Now as then, there is a disease without effective treatment. There was no time as a nurse to grieve, with loss after loss. Patients are afraid of being abandoned by their loved one. Nurses getting up every day and going to the hospital every single day and all night long. When nurses go home, we wonder if the patient will still be there when we go back.
Back then, politicians blamed Haitians and queer men for spreading HIV. Now xenophobes blame China or Muslims for contagious coronavirus.
Then we were anxious not to have contact with blood and other bodily fluids. Now, we have to be cautious just to share the air.
Now as then, we find ourselves missing the many patients and colleagues who left us behind all at once.
Back then we fought for protections from blood-borne pathogens. Now health care workers around the world are having to beg and rely on charity for the supplies that protect us.

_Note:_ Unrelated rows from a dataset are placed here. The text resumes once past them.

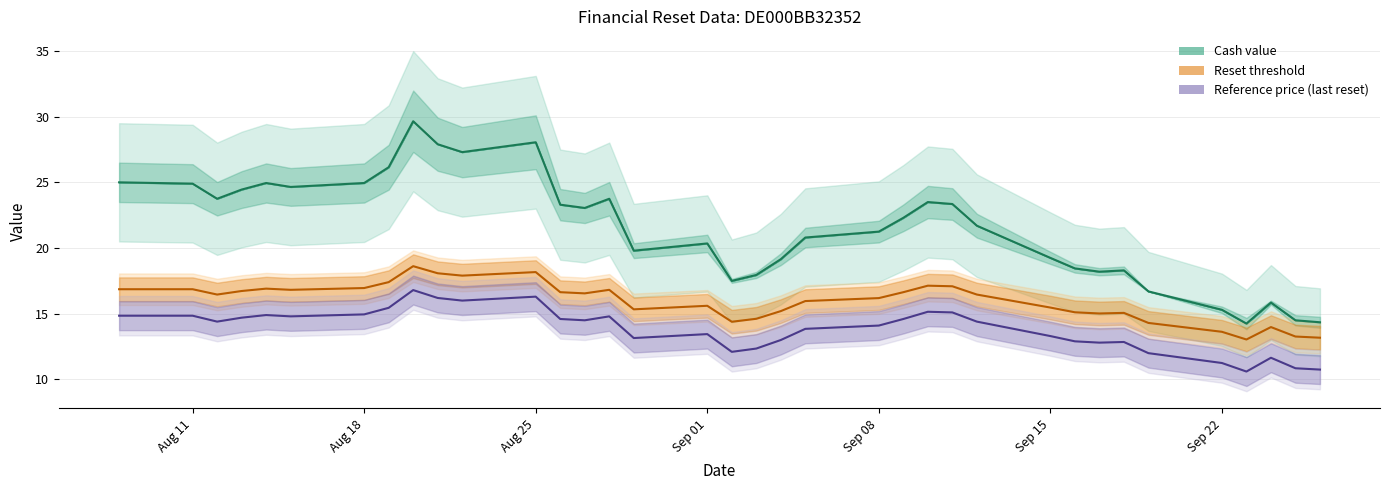

In Reset threshold, how many points are higher than both neighbors (excluding endpoints)?

8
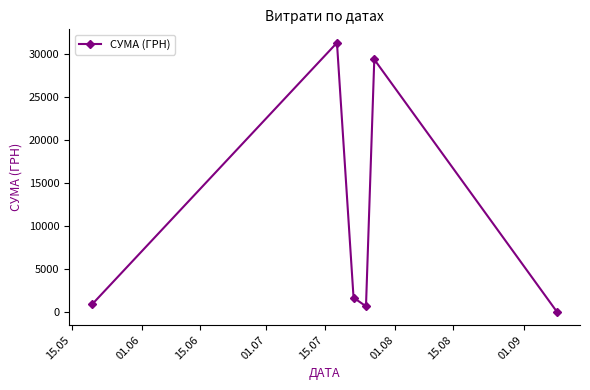

How many points are lower than both their immediate neighbors (excluding endpoints)?

1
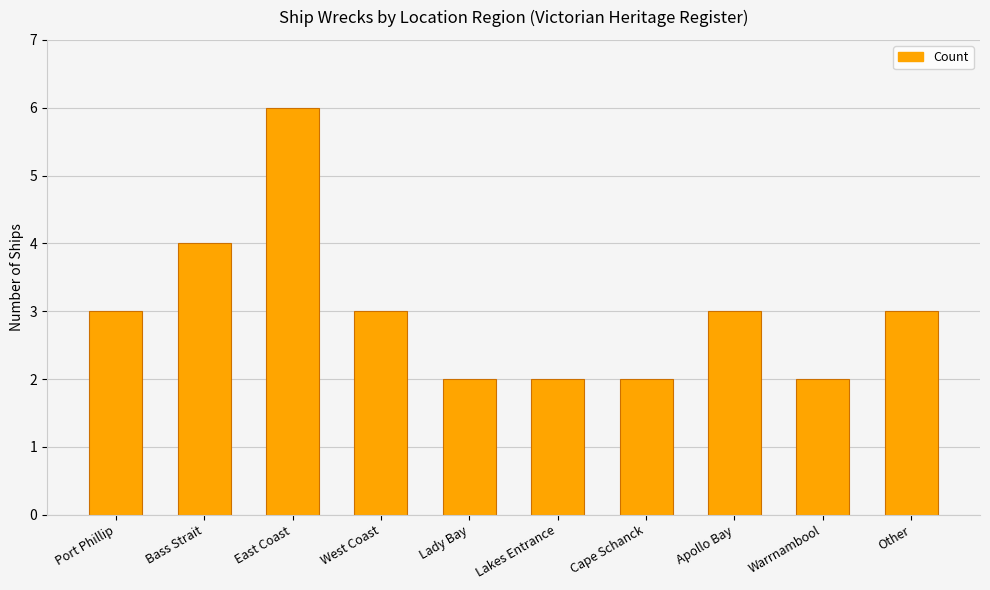

What is the label of the 9th bar from the right?

Bass Strait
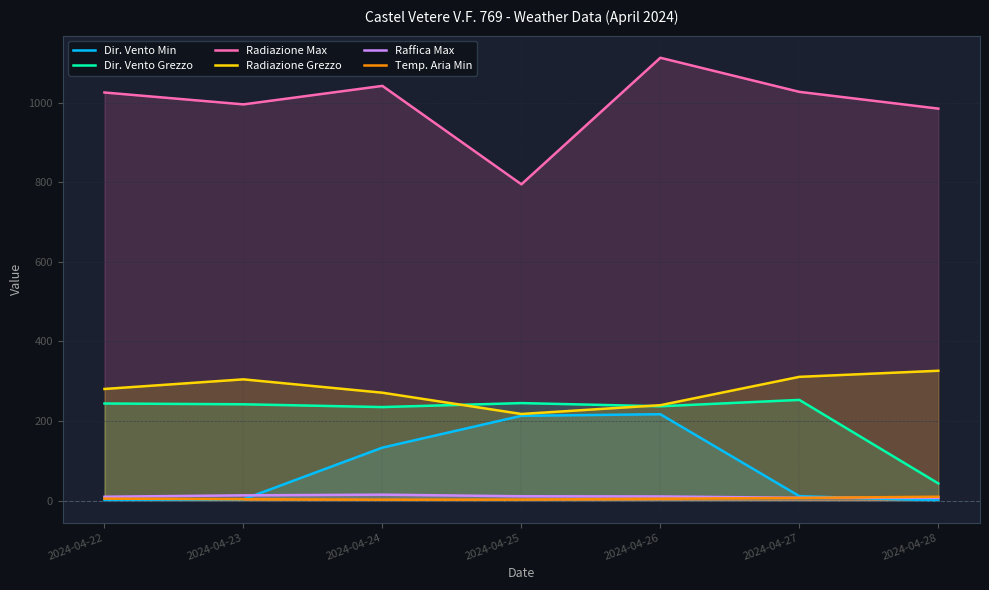

List the labels in order of Dir. Vento Min value, smallest first.

2024-04-28, 2024-04-22, 2024-04-23, 2024-04-27, 2024-04-24, 2024-04-25, 2024-04-26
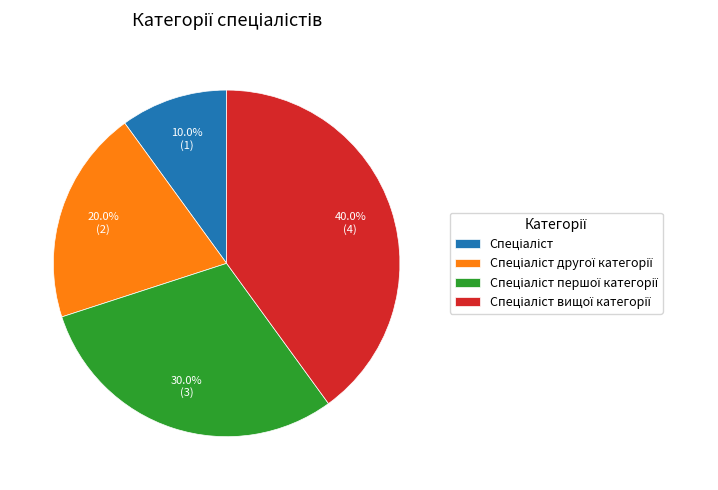

Does any single category account for the majority?

No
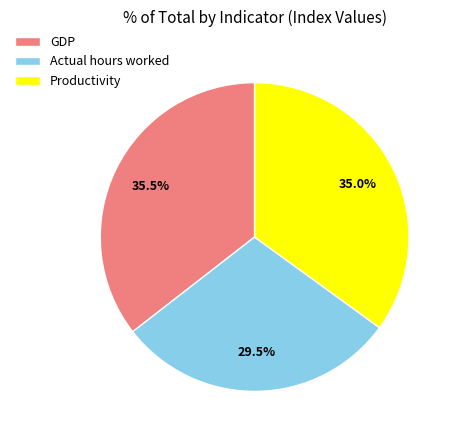

The Actual hours worked slice represents 21% of the pie. True or false?

False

Yes, I am afraid of getting and giving the coronavirus to my patients, co-workers, and family. But as an HIV, tuberculosis and even SARS nurse, I am getting to put my training to good use while working with the public health safety net’s finest. Putting on the personal protective equipment (PPE) before entering the room is both nerve-wracking and confidence building. Yes, it’s scary but it is far more frightening to be a patient suffering from a new disease.
I don’t feel like a saint and I have no desire to be a martyr. Just like Rosie the Riveter, I feel determined that “we can do it”. I didn’t get COVID 19 caring for a sick patient in their home and the ambulance because I had the training and the PPE and the teamwork. I still worried and took my temperature and kept away from people for 14 days. But others are not so lucky.

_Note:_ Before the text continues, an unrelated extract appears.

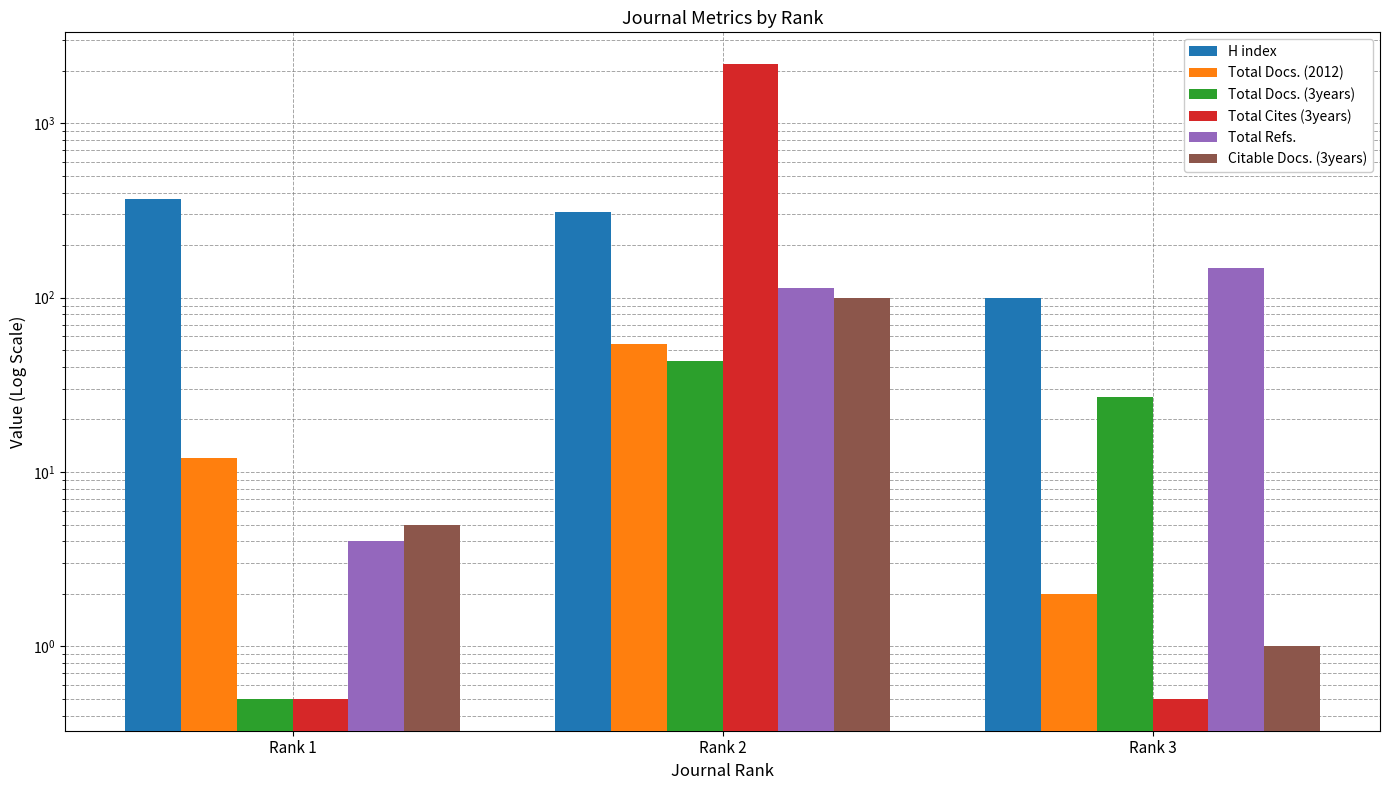

What is the value of the Citable Docs. (3years) bar at the 1st from the left?

5.0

California began publishing the daily number of health care workers who tested positive. More than 11% of all COVID 19 cases in California are among health care workers. It may not be surprising that working closely with COVID 19 positive ill patients leads to disease transmission but the consequences of occupational spread are enormous.

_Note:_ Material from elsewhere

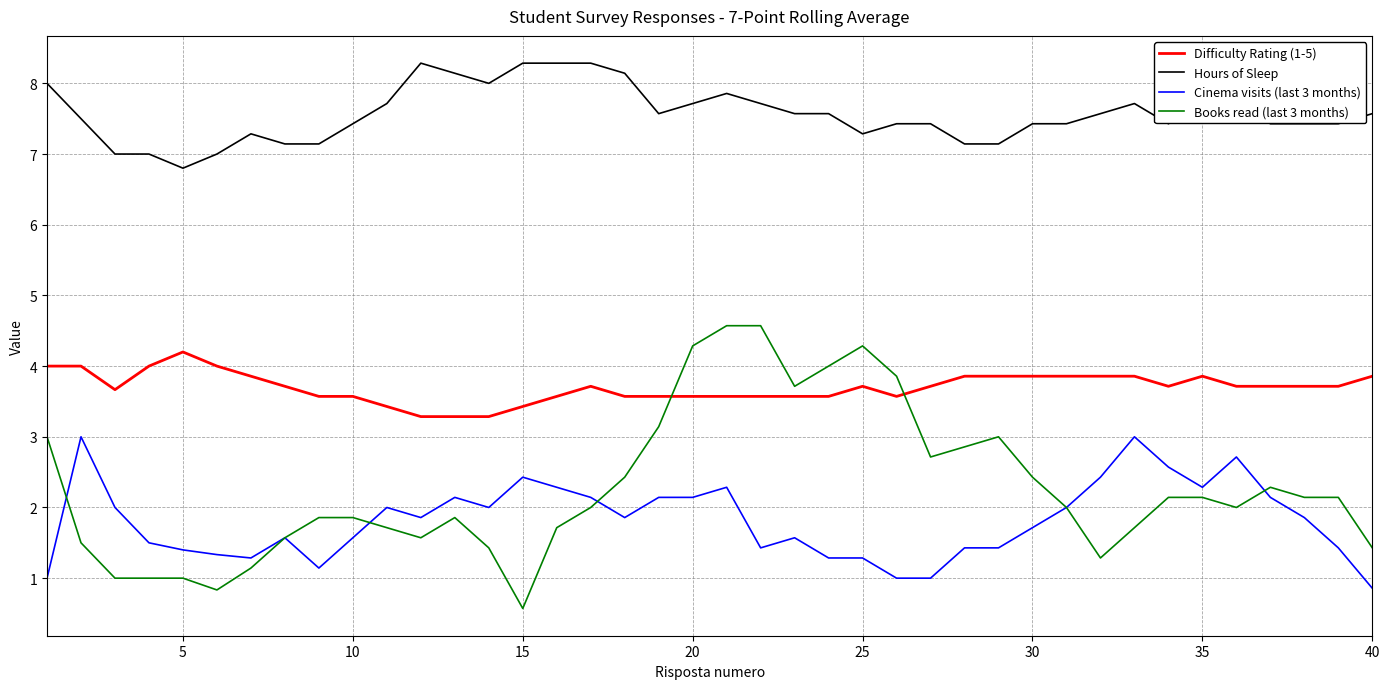

Which series ends up on top after the final intersection of Books read (last 3 months) and Difficulty Rating (1-5)?

Difficulty Rating (1-5)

A health care worker with a fever and a cough may only have a cold but must be isolated until there are test results and the symptoms have subsided. But every single health care worker who is getting tested is afraid: Did we unwittingly share this infection with other patients? Will our co-workers and family shun us? Did we accidentally transfer droplets from the respirator to our eyes?
On April 7th, there were 1,651 California health care workers who had tested positive for COVID 19 and by April 17th that number had more than doubled to 3,370. In only ten days, 1,719 health care workers found out they were infected with COVID 19. Approximately every ten minutes, another Californian taking care of others gets the news that they have been tested positive. Some of us have been out sick, most have recovered and too many have died.
The decreasing trend in new cases in San Francisco continues to give hope that the first wave of infections may be decreasing. Let’s flatten the curve all the way by giving all workers the PPE and the right training for the job. And making sure that there are more than enough staff to do the work while the sick ones recover.
Public officials need to do right by health care workers not just to be nice, but because we can’t take care of you if we are sick or dead. We don’t have a cure or a vaccine yet, but we know how to do our jobs. Just give us the tools.
Sasha Cuttler RN works for the San Francisco Department of Public Health and is RN Chair of Service Employees International Union Local 1021.